Durch das Telefon waren mittlerweile schabende Geräusche und Türklappern zu hören. Dann war kurz Stille. „Hörst du mich noch?“

„Klar und deutlich“, entgegnete Bella. Ich nutze die Zeit und warf einen kurzen Blick nach hinten. Jasper lehnte, trotz der dramatischen Situation, in der wir uns alle befanden, friedlich schlafend an Emmetts Schulter, der wiederrum mit großen Augen nach draußen schaute und sich das gebotene Spektakel nicht entgehen ließ. Jake dagegen, saß mit verschränkten Armen gelassen daneben und zwinkerte mir zu. Noch einer, der sich keine Gedanken zu machen schien. So wie es aussah, vertrauten Jake und auch die anderen beiden, vollkommen auf Bellas Fahrkünste. Aber müsste er denn nicht eigentlich ein wenig sauer auf sie sein oder so? Immerhin hatte sie den Typen am Telefon „Süßer“ genannt und er hatte ganz offensichtlich ebenfalls mit ihr geflirtet. Wenn das jemand mit Victoria machen würde... nicht auszudenken. Nicht einmal ich gab ihr irgendwelche kindischen Kosenamen. Sie verzog schon das Gesicht, wenn ihre kleine Cousine sie „Tante Vicky“ nannte. Wenn jemand sie „Süße“ nennen würde, bekannt hin oder her, wäre ihm sicherlich eine Ohrfeige gewiss.
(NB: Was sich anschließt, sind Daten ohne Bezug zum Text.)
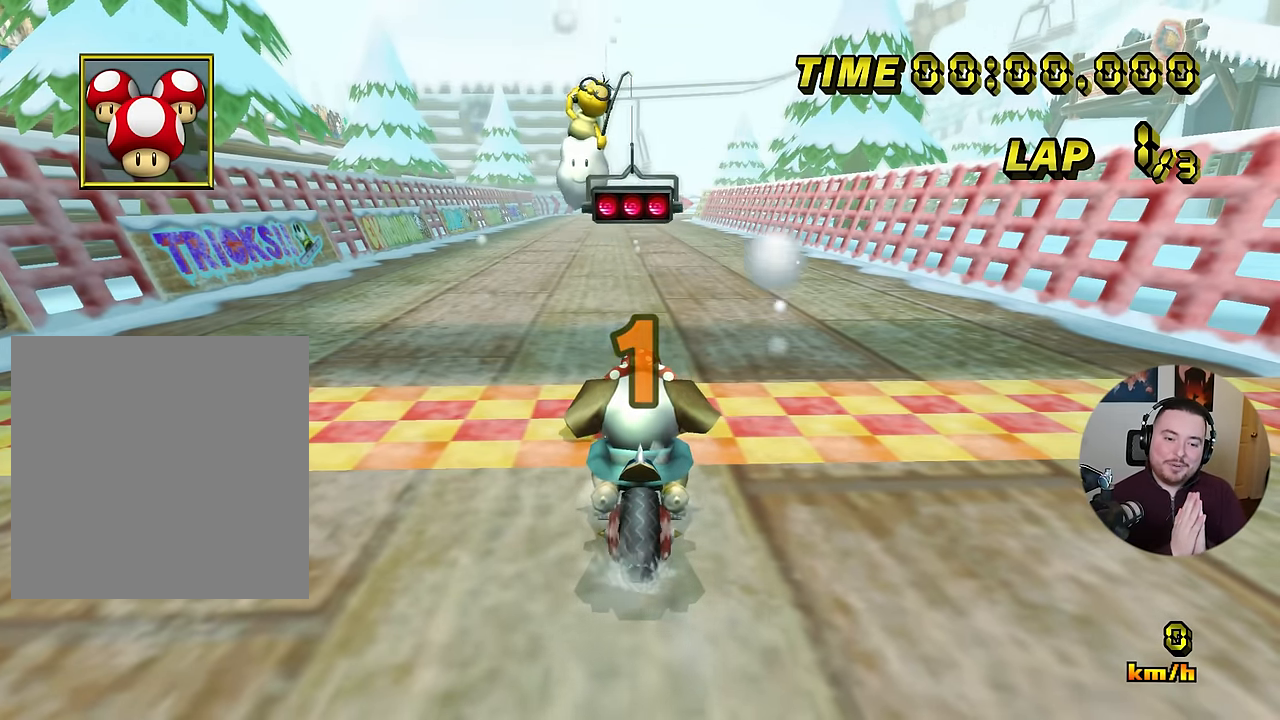
{"buttons": ["A"], "left_stick": "center", "events": []}
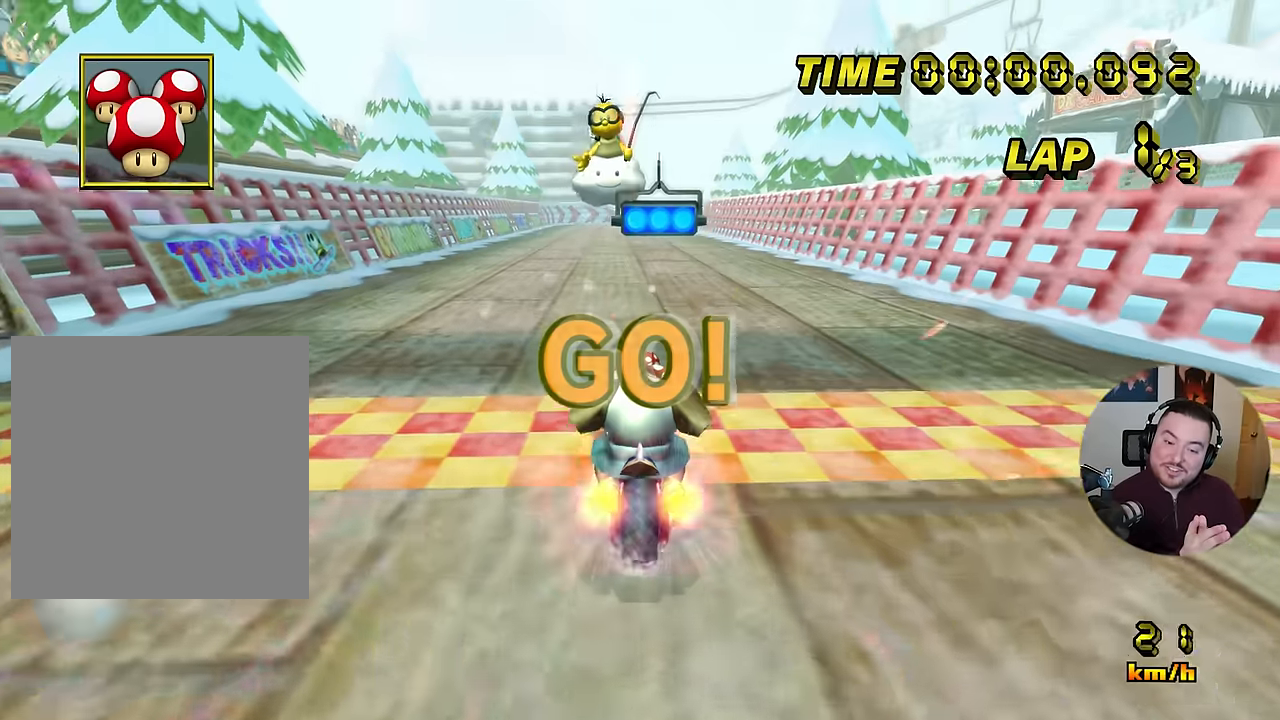
{"buttons": ["A"], "left_stick": "center", "events": [[234, "DPAD_LEFT", "down"], [267, "DPAD_LEFT", "up"]]}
„Okay. Das ist sehr gut“, irgendein lautes Motorengeräusch war im Hintergrund zu hören. „Wir machen uns jetzt los hier und gabeln dich auf. Schau, ob du nicht irgendwo durchbrechen kannst. Ansonsten wird es schwierig...“

„In Ordnung. Krieg ich hin. Ich seh‘ dich dann gleich… “, Bella klang ruhig, fast entspannt. Wie machte sie das? Ich konnte förmlich das Adrenalin auf der Zunge schmecken.

„Nicht, wenn ich dich zuerst seh‘…und Süße?“, in der Stimme klang jetzt echte Besorgnis mit. „Fahr vorsichtig, ja?“

„Ich fahre immer vorsichtig“, entgegnete Bella kichernd.

„Ich weiß“, er machte eine kleine Pause. „Und trotzdem muss ich dir mal wieder deinen hübschen Hintern retten.“

„Stell Dich nicht so an, das tust du doch gerne“, antwortete sie frech. „Bis gleich, ich melde mich, wenn ich durch bin.“

Jetzt wusste ich so langsam nicht mehr, was ich denken sollte. Sie wollte durchbrechen? Mit dem Wagen? Durch die Polizeiabsperrung? Also, wenn wir einen Panzer fahren würden, dann hätten wir wirklich gute Chancen, aber mit dem Karren hier? Was war mit den Spoilern? Und bei so einer flachen Flunder hob man leicht ab, wenn man versehentlich mit irgendetwas kollidierte. Vor allem bei den Geschwindigkeiten mit denen sie so unterwegs war.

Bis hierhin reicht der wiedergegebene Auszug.